**Article:**
----------------------------------------
Unidentified Analyst

So the first question was related to the finished product demand [ph]. So previously, China insurance regulator has asked insurers to lower estimated returns for new products. So do you see those [indiscernible] products? And how do you expect the momentum of savings product sales? And the second question, we also see in the last year and the Q1, the average take rate of the [indiscernible] so strong gradually. We know it's mainly due to the changing product mix and reduced [indiscernible] commission. I think it's a really a negative impact on our brokerage income, while our FYP [ph] has a really good performance. So could you share some more color on how you see the future agenda of your take rate and what actions [indiscernible]. And last question is in terms of the open-platform strategy. In the previous conference call you said you plan to invest or acquire around 10 small or middle sized insurance agencies and [indiscernible]?

Yinan Hu

Thank you for the questions, Yuyu. This is CEO Mr. Yinan Hu. Mr. Hu, will like to invite Mr. Liu Lichong, our Chief Operating Officer to address the first question. And our CFO to answer your second question regarding the trend in our commission rate, and he himself will answer your third question regarding to the M&A progress.

Lichong Liu

So with the imminent downward adjustment in the guarantee returns from life insurance products in the new product pricing, we do see very strong demand for savings products, including annuity and whole life insurance products. However, in the second half, how will that change? We still believe that for the longer term, the demand will remain robust for savings products because of the three contributing factors. Firstly, we've seen the acceleration in ageing populations and lower risk appetite among consumers. And why the ageing population still have very strong demands for products that can cater to their needs in their retirement. And then secondly, we have seen the downward trend in interest rate in the long-term. So even though the [indiscernible] interest rate for new product pricing are [indiscernible] downward to 3%, that still provides a quite attractive returns. And thirdly, with the softening economy, we're seeing a kind of consumption downgrade and also investment product downgrade in terms because of the softening economy did not mainly attractive in that [indiscernible] choices, or why insurance do offers a safe as a kind of safe asset class. Thank you.
----------------------------------------
**Information given:**
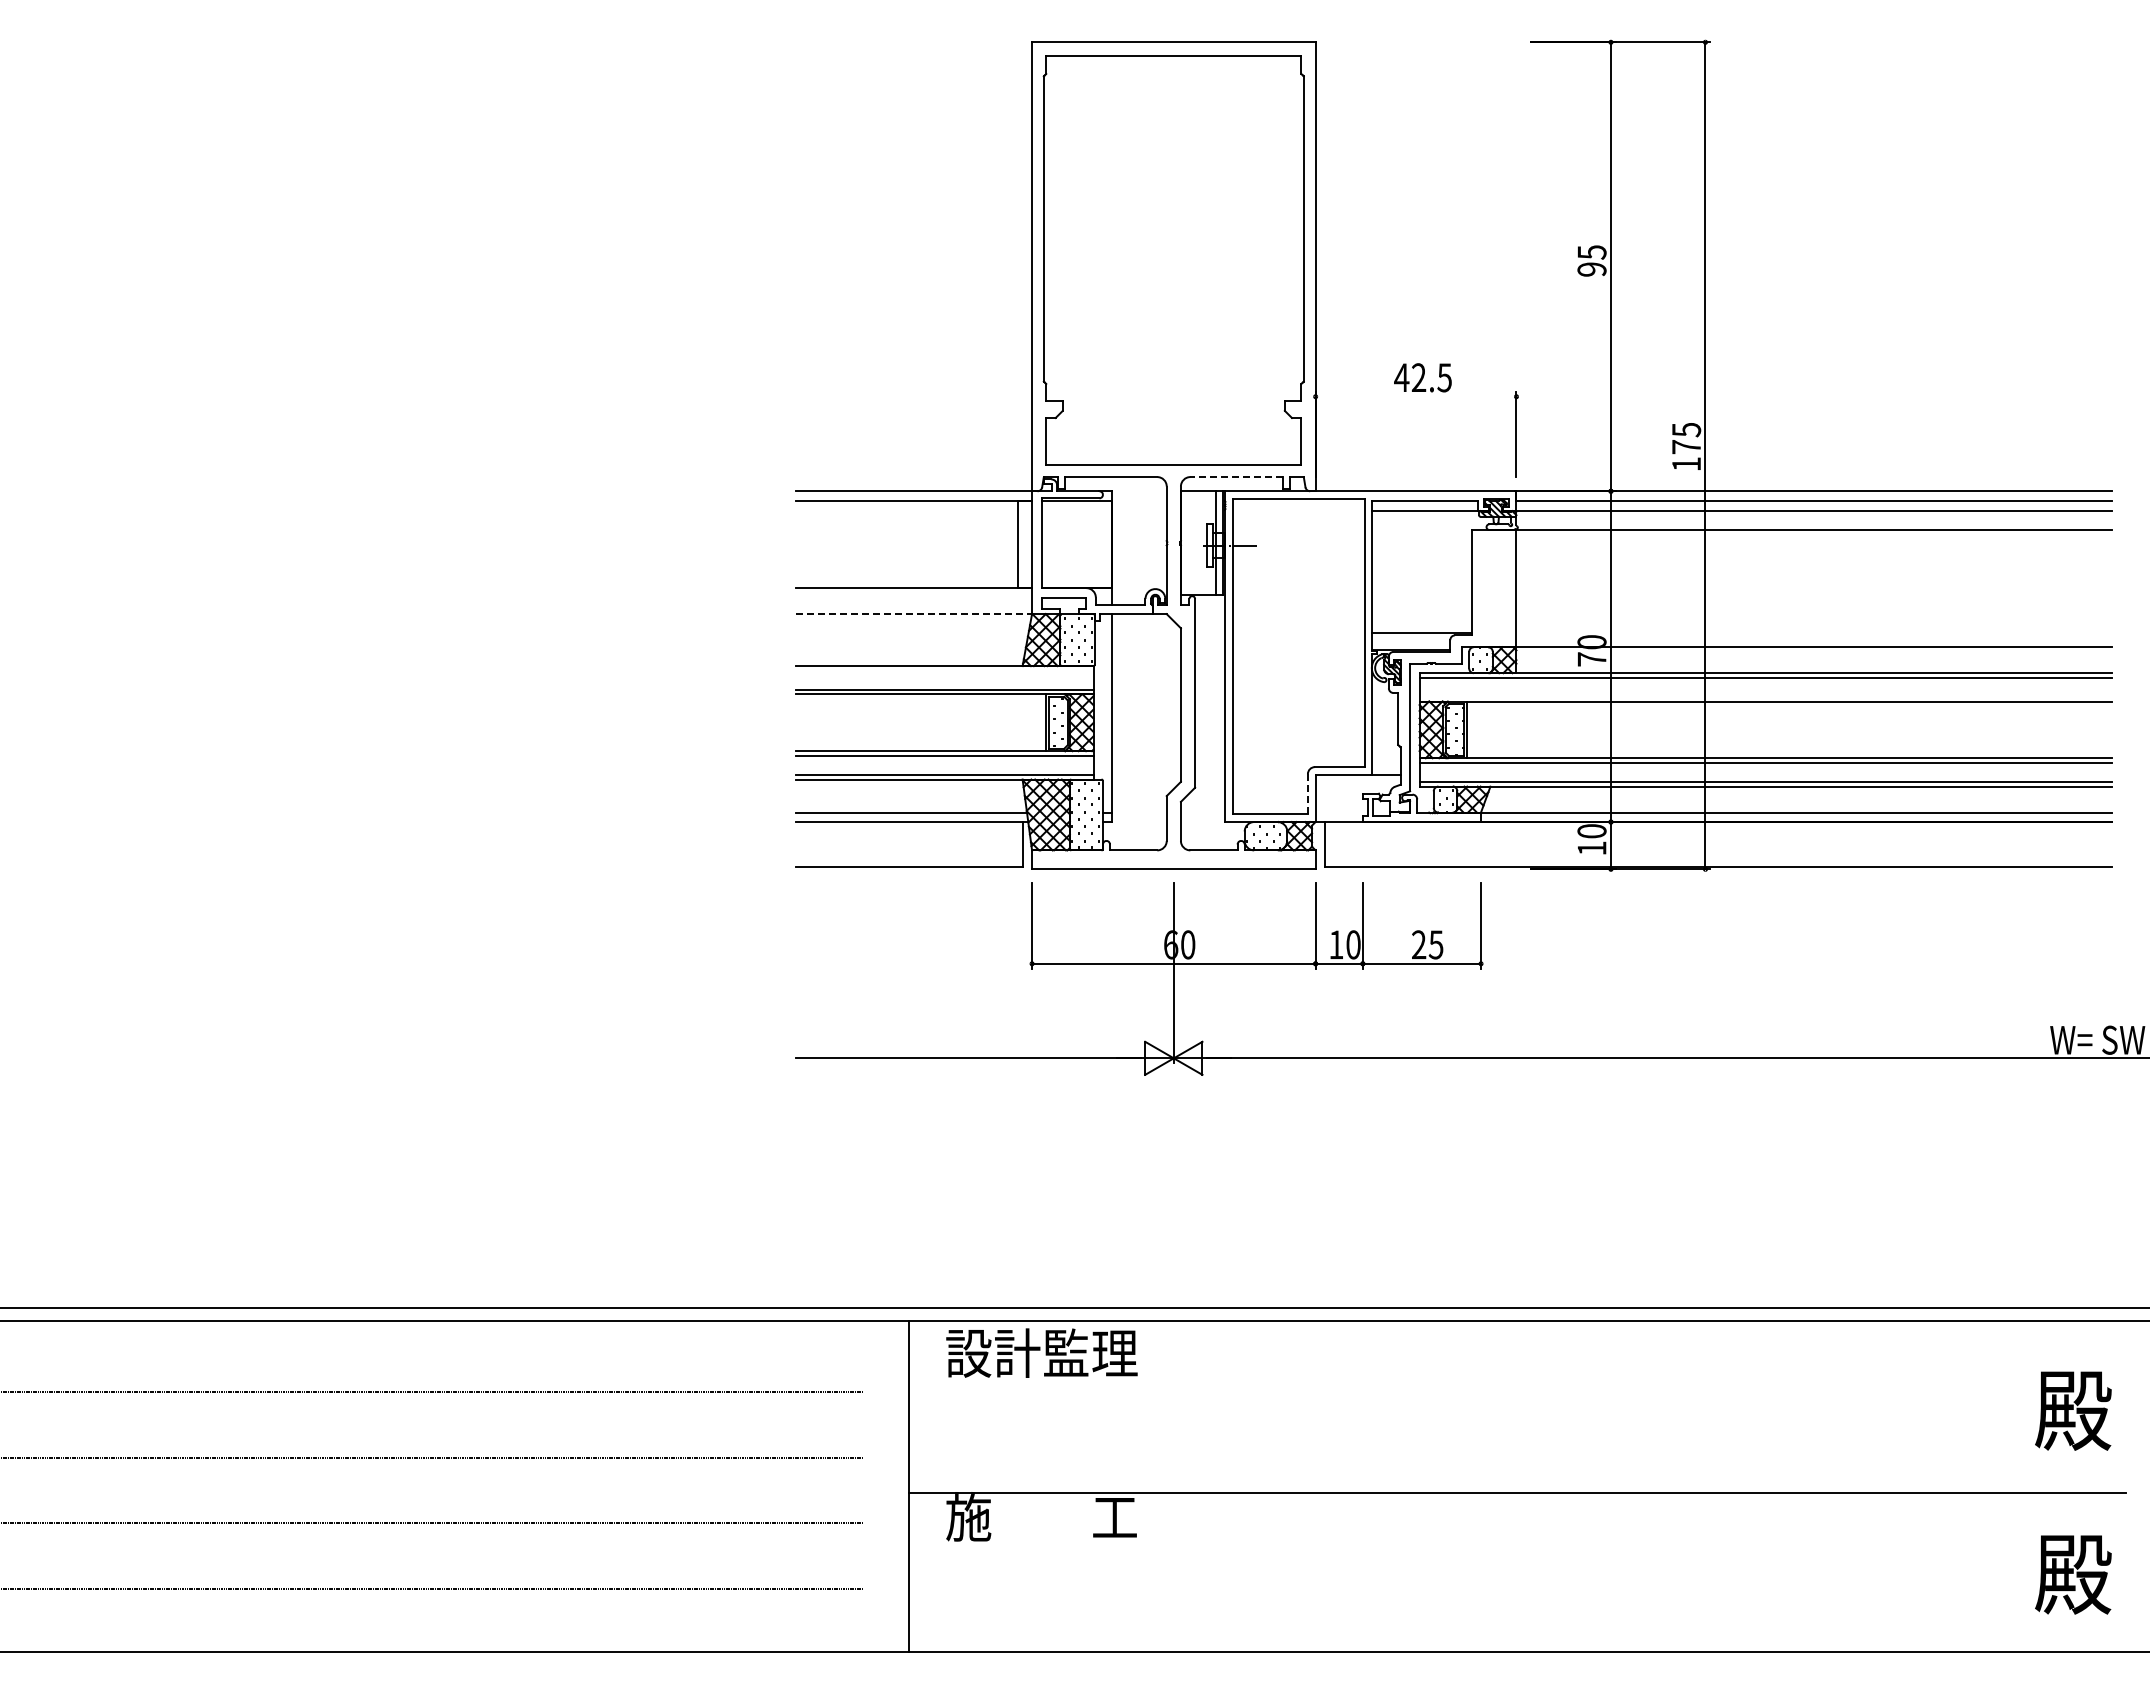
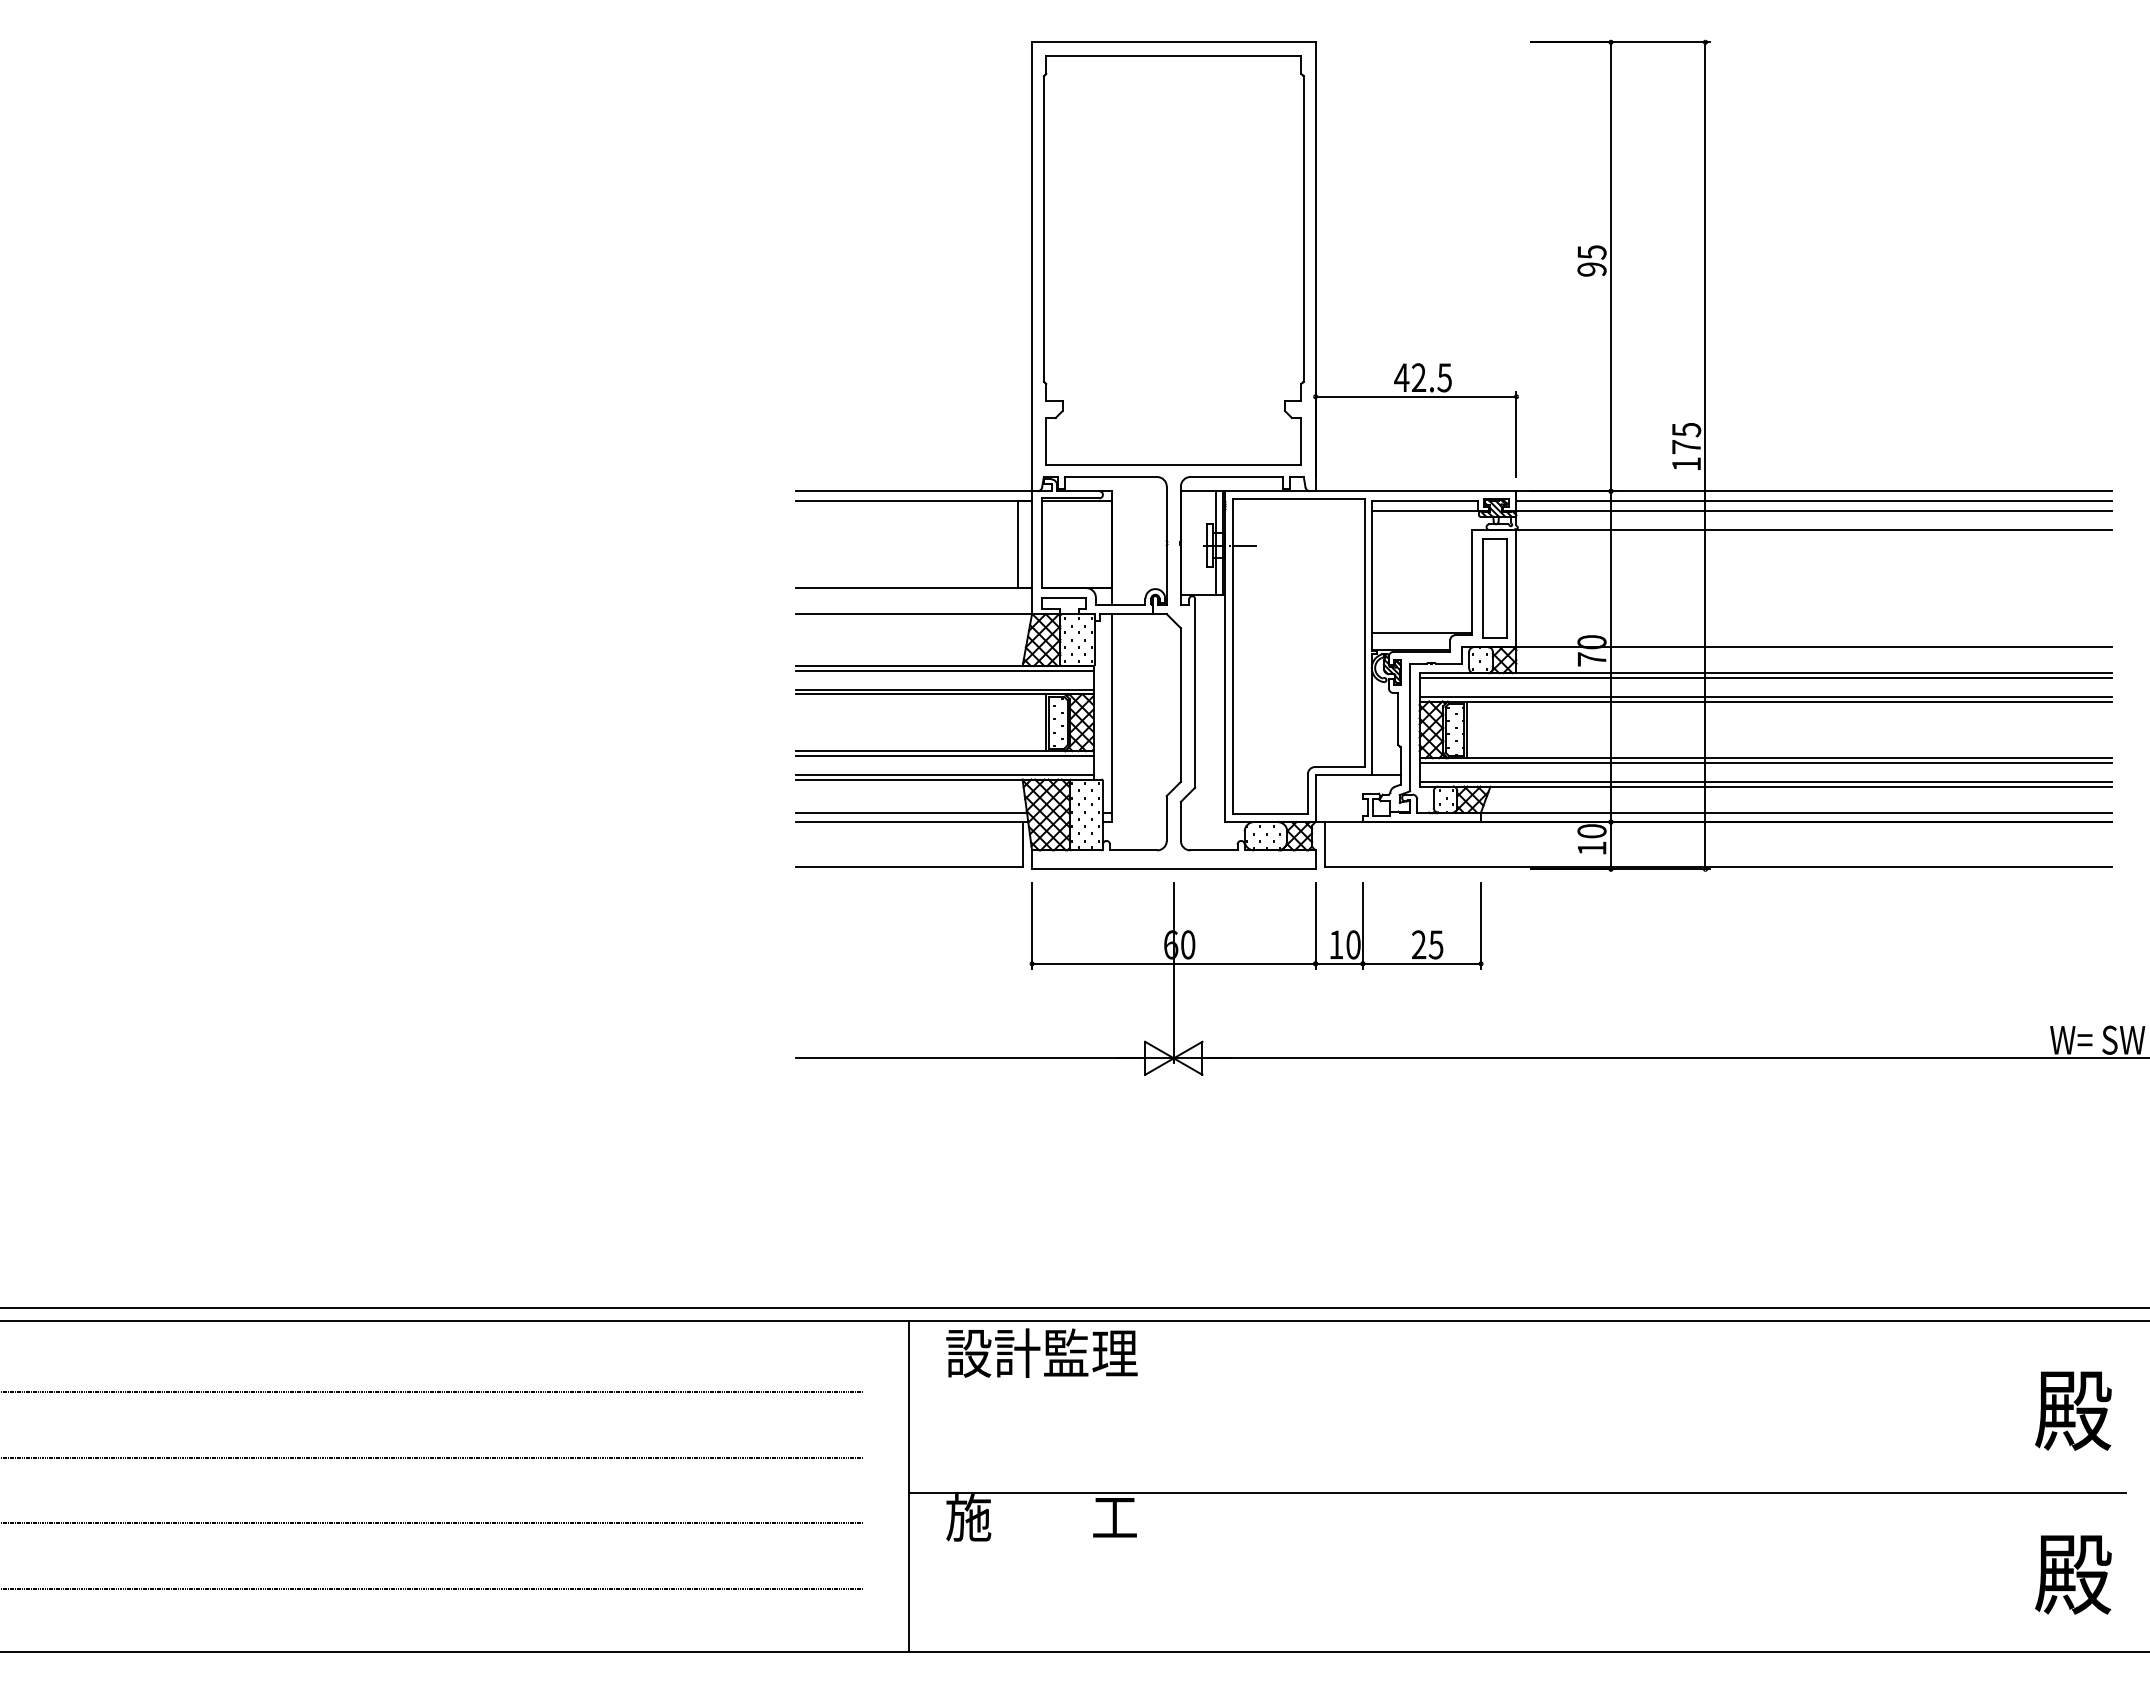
line at (1415, 396): none -> present
line at (1235, 477): dashed -> solid
part at (1494, 588): none -> present
line at (914, 614): dashed -> solid
line at (944, 670): none -> present
line at (1765, 696): none -> present
line at (1307, 793): dashed -> solid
----------------------------------------
**Stated goal 1:** Return the passage of the call transcript that begins at the words "Thank you for" and stops after the words "the M&A progress.".
**Stated goal 2:** Summarize the call transcript in two sentences.
**Stated goal 3:**
Answer these questions from the call transcript:
(a) What position does Lichong Liu hold?
(b) Which two savings products does Liu name?
(c) About how many small or middle sized insurance agencies did the previous conference call mention plans to invest in or acquire?
The entries were taken from a separate source and have no connection to the call transcript.

**Written reply 1:**
Thank you for the questions, Yuyu. This is CEO Mr. Yinan Hu. Mr. Hu, will like to invite Mr. Liu Lichong, our Chief Operating Officer to address the first question. And our CFO to answer your second question regarding the trend in our commission rate, and he himself will answer your third question regarding to the M&A progress.

**Written reply 2:** An analyst asked about demand for savings products, the trend in the take rate, and the open-platform strategy, and the response from CEO Yinan Hu assigned these to the Chief Operating Officer, the CFO, and Mr. Hu himself. Lichong Liu said demand for savings products such as annuity and whole life insurance is very strong and should remain robust over the longer term because of an ageing population with lower risk appetite, a long-term downward trend in interest rates, and a softening economy in which insurance offers a safe asset class.

**Written reply 3:**
(a) Chief Operating Officer
(b) Annuity and whole life insurance products
(c) Around 10